**What the exercise asks**. Show all lines containing "CrtYd" from the data below.

**Stored data entries**.
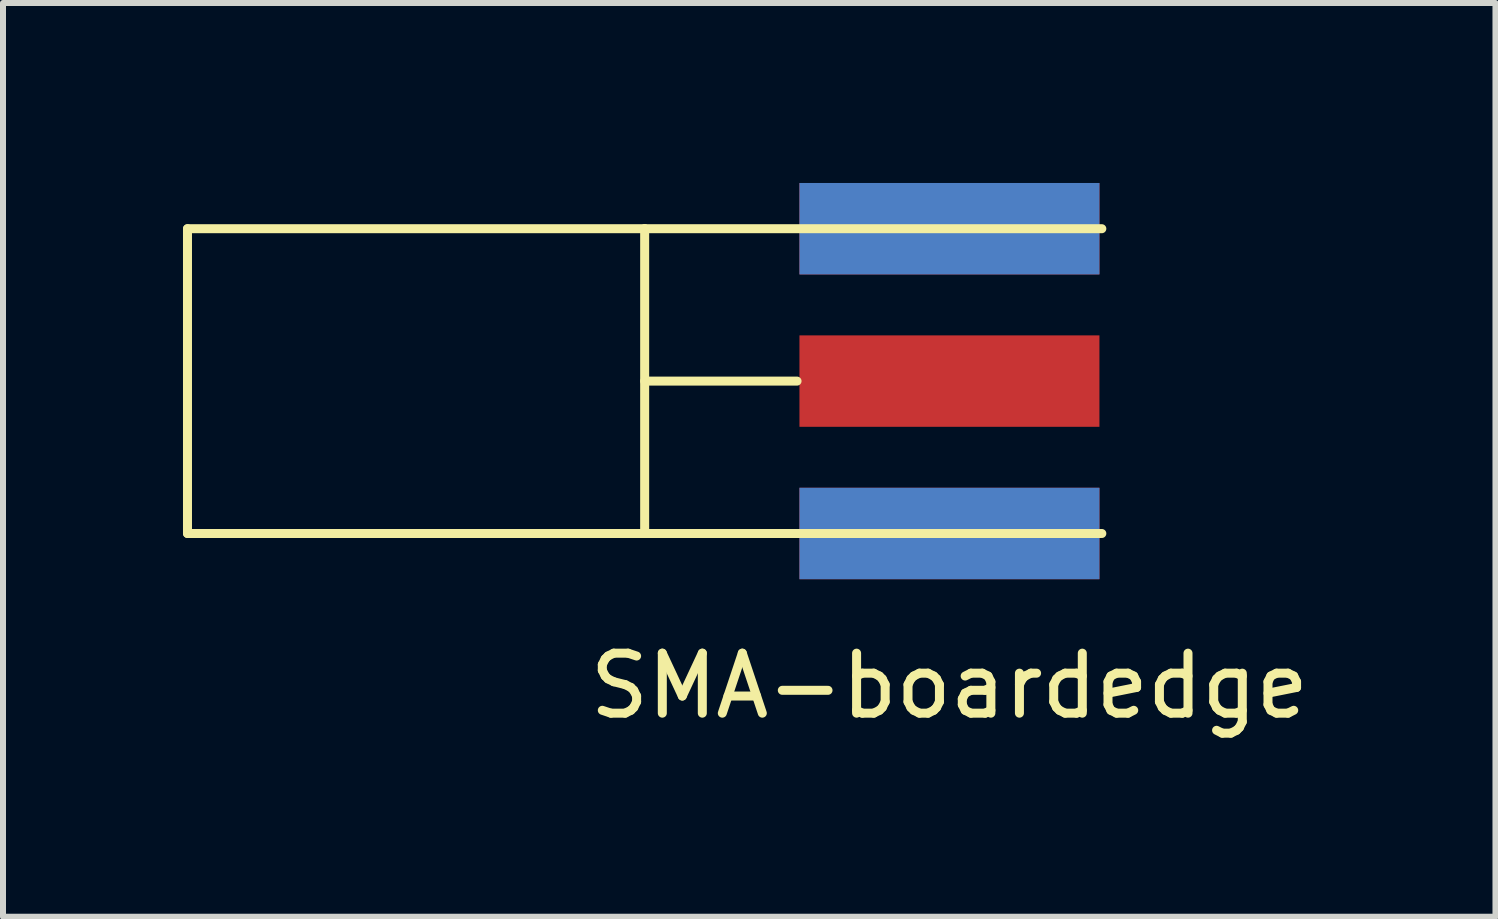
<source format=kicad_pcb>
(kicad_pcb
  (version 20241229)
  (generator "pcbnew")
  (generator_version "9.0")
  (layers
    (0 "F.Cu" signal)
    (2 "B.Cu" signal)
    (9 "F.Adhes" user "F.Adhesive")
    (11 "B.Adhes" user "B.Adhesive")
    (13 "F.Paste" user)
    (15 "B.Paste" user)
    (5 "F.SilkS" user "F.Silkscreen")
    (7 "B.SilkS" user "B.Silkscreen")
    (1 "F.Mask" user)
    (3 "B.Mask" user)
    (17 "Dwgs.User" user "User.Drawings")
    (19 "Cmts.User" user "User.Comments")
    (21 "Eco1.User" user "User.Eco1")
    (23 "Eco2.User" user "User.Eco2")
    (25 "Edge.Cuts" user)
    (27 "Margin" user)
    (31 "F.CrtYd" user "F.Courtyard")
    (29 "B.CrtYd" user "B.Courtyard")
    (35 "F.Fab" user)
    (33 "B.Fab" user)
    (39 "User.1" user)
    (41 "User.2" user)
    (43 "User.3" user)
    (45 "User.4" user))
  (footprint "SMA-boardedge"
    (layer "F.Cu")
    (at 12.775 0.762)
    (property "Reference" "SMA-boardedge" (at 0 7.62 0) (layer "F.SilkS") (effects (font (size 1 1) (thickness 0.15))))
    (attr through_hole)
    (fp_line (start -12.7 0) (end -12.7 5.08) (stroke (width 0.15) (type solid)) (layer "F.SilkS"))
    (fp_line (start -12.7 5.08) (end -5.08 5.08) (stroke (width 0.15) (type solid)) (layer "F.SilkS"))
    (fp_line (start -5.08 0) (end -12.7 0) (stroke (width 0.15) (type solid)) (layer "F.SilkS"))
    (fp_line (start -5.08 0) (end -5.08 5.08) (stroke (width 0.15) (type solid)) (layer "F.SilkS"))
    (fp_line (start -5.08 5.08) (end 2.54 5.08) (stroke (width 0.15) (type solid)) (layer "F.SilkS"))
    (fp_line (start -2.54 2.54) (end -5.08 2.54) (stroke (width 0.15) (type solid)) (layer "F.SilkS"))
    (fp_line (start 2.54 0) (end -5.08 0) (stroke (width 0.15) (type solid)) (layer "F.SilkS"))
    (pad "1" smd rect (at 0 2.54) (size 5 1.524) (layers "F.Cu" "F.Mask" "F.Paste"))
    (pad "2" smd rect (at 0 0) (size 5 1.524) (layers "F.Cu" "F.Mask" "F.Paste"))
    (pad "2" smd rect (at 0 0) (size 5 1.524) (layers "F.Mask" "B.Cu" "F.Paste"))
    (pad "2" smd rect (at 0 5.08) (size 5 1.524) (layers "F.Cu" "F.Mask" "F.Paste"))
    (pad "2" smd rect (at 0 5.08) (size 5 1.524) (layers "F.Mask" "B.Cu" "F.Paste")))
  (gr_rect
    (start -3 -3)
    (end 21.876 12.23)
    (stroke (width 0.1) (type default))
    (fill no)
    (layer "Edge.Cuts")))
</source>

**Response box**.
    (31 "F.CrtYd" user "F.Courtyard")
    (29 "B.CrtYd" user "B.Courtyard")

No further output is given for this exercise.